It’s common for mutual fund companies to be paid to administer 401(k) plans for employers while also being paid to select and manage investment funds in the plans. It’s also a clear conflict of interest—one that typically gets resolved in the fund company’s favor, new research shows.
When making plan changes, fund companies add more of their own funds and delete more from outside firms, according to the Center for Retirement Research at Boston College. This bias brings more poorly performing funds onto the menu, researchers found. What’s more, these poorly performing funds tend to remain sub-par. That proves to be a long-term drag on participant returns, since few investors take action to avoid or work around the poor choices they are offered.
Fidelity, Vanguard and most other big fund companies serve in a dual 401(k) capacity by setting the investment menu while also managing funds inside the plan. In all, fund companies manage 56% of the $4.7 trillion in defined contribution plan assets. This is a vast storehouse of Americans’ retirement security—one that, given our savings crisis and public pension ills, must be protected.
A similar conflict of interest between investment advisers and clients is getting a thorough airing this week in Washington. The Department of Labor will hold hearings all week, trying to sort out whether financial advisers working with retirement accounts should be held to the standard of fiduciary, meaning the adviser must put the client’s interests first. The Labor Department believes such a law would keep brokers from putting clients into high-fee retirement savings products. The industry argues it would increase their liability risk and regulatory costs, and discourage brokers from serving small accounts.
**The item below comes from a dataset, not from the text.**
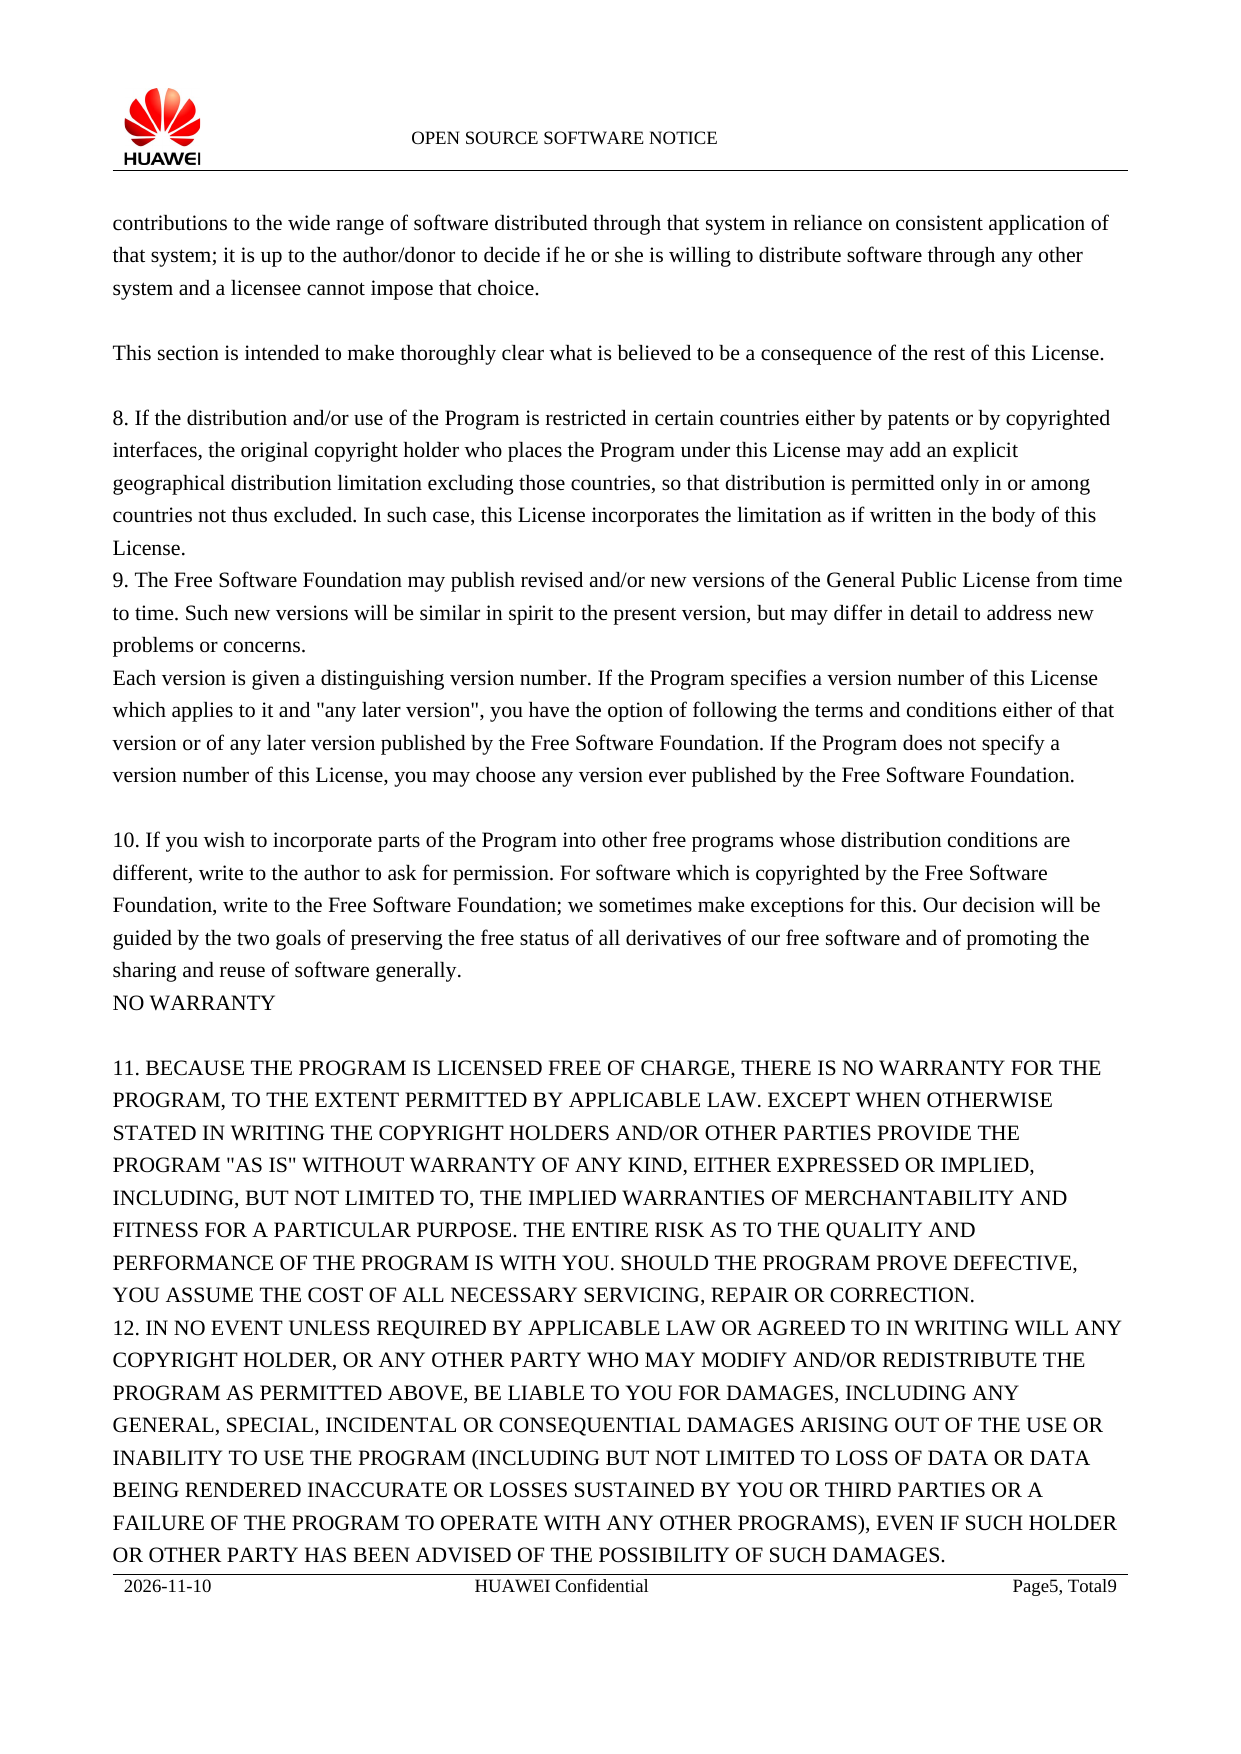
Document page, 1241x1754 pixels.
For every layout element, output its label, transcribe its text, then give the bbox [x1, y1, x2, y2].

The conflict over the dual role of fund companies is not about the fiduciary status of advisers. But the problem persists because employers, who do have a fiduciary role, often fail to take action. That leaves many investors stuck with lousy 401(k) funds, which take a bite out of their retirement accounts. For example, plan administrators remove just 13.7% of their own underperforming funds from the menu every year, the research shows. But they remove 25.5% of underperformers from other fund groups—meaning more of their own poor performers remain. Meanwhile, they are far more likely to add their own sub-par funds compared with choices from another fund company.
The upshot is that 401(k) plan investors must look critically at any changes in their investment options. You can’t blindly accept a substitution on the menu. Look carefully at fees and past performance along with how a fund fits into your portfolio. One good place to start is BrightScope, which can show you the fees and choices of 401(k) plans from comparable companies.
If you find that your plan costs are high—1.5% of assets or more—and your options stink, consider a workaround. You almost always want to contribute enough to get any employer match. But once you have done that, you may find that your spouse has a better plan and you can divert more family savings there. You may find that your company offers a self-directed brokerage option in your 401(k), allowing a more hands-on approach and greater ability to watch fees. You may also be better off contributing additional money to an IRA.
Don’t look for the inherent conflict of a fund company that both manages funds and chooses the funds on your menu to disappear anytime soon. Given the fiduciary discussion in D.C. this week, this issue is nowhere near resolution. As ever, your retirement security is mostly up to you.